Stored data
──────
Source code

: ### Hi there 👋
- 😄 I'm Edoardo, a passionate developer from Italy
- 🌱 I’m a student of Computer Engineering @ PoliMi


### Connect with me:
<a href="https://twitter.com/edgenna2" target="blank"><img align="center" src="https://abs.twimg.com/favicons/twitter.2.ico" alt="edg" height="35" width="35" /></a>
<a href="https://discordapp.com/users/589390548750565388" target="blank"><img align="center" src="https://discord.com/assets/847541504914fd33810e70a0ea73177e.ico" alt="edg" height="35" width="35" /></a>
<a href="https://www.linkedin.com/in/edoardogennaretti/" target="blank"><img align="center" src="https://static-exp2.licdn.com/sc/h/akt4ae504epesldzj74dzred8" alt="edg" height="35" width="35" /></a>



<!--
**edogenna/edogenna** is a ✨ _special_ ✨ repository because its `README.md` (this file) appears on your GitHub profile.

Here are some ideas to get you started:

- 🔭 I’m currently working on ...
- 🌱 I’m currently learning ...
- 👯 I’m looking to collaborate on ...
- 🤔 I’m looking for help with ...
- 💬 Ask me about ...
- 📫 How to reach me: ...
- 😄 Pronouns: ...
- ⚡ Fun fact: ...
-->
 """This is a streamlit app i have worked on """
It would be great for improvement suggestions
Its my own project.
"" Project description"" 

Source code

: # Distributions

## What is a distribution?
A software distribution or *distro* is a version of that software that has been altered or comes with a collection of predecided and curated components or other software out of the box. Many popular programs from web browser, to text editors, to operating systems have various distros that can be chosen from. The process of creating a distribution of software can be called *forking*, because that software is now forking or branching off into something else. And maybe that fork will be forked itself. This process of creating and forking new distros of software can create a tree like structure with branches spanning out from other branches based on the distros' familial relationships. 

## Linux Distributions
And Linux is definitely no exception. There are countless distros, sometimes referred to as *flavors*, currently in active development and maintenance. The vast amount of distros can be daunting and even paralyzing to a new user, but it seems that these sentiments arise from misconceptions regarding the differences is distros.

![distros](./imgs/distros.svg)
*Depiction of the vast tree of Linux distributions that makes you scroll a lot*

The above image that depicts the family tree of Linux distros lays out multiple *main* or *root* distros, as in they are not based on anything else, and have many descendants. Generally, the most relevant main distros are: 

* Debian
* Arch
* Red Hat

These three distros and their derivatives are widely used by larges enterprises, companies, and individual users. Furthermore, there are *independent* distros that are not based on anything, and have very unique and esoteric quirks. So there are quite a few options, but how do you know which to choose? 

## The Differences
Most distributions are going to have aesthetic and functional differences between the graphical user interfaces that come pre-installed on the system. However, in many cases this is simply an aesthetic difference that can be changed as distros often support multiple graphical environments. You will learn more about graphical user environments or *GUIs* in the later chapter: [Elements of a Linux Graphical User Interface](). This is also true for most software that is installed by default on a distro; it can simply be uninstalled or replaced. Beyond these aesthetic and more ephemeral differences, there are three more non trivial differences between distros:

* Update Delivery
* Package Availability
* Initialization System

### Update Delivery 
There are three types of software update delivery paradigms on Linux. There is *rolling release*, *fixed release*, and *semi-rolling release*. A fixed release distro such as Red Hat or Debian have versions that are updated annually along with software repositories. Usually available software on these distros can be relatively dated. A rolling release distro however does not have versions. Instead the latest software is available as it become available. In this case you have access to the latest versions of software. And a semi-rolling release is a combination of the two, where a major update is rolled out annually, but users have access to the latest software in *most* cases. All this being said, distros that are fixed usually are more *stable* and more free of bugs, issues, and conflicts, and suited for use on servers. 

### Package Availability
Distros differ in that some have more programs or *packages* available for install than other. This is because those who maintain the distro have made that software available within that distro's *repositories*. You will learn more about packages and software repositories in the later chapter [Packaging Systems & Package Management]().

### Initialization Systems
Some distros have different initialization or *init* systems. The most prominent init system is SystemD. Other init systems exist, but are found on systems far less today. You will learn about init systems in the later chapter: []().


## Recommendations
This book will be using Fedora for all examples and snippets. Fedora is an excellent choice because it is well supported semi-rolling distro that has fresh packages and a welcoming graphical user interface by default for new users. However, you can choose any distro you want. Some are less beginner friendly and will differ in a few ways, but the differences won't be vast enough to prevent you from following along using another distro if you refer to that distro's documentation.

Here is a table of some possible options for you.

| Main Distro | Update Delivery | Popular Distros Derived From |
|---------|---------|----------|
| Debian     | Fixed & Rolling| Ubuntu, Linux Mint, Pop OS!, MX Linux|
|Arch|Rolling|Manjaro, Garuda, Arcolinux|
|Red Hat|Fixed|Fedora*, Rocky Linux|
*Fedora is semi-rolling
──────
_TO DO_
Please take everything in the listing from the line with "## Linux Distributions" down to the line with "These three distros", both included, and swap "Red Hat" for "RHEL". Give back only those lines, with everything else left as it is.

_EXERCISE SOLUTION_
## Linux Distributions
And Linux is definitely no exception. There are countless distros, sometimes referred to as *flavors*, currently in active development and maintenance. The vast amount of distros can be daunting and even paralyzing to a new user, but it seems that these sentiments arise from misconceptions regarding the differences is distros.

![distros](./imgs/distros.svg)
*Depiction of the vast tree of Linux distributions that makes you scroll a lot*

The above image that depicts the family tree of Linux distros lays out multiple *main* or *root* distros, as in they are not based on anything else, and have many descendants. Generally, the most relevant main distros are: 

* Debian
* Arch
* RHEL

These three distros and their derivatives are widely used by larges enterprises, companies, and individual users. Furthermore, there are *independent* distros that are not based on anything, and have very unique and esoteric quirks. So there are quite a few options, but how do you know which to choose? 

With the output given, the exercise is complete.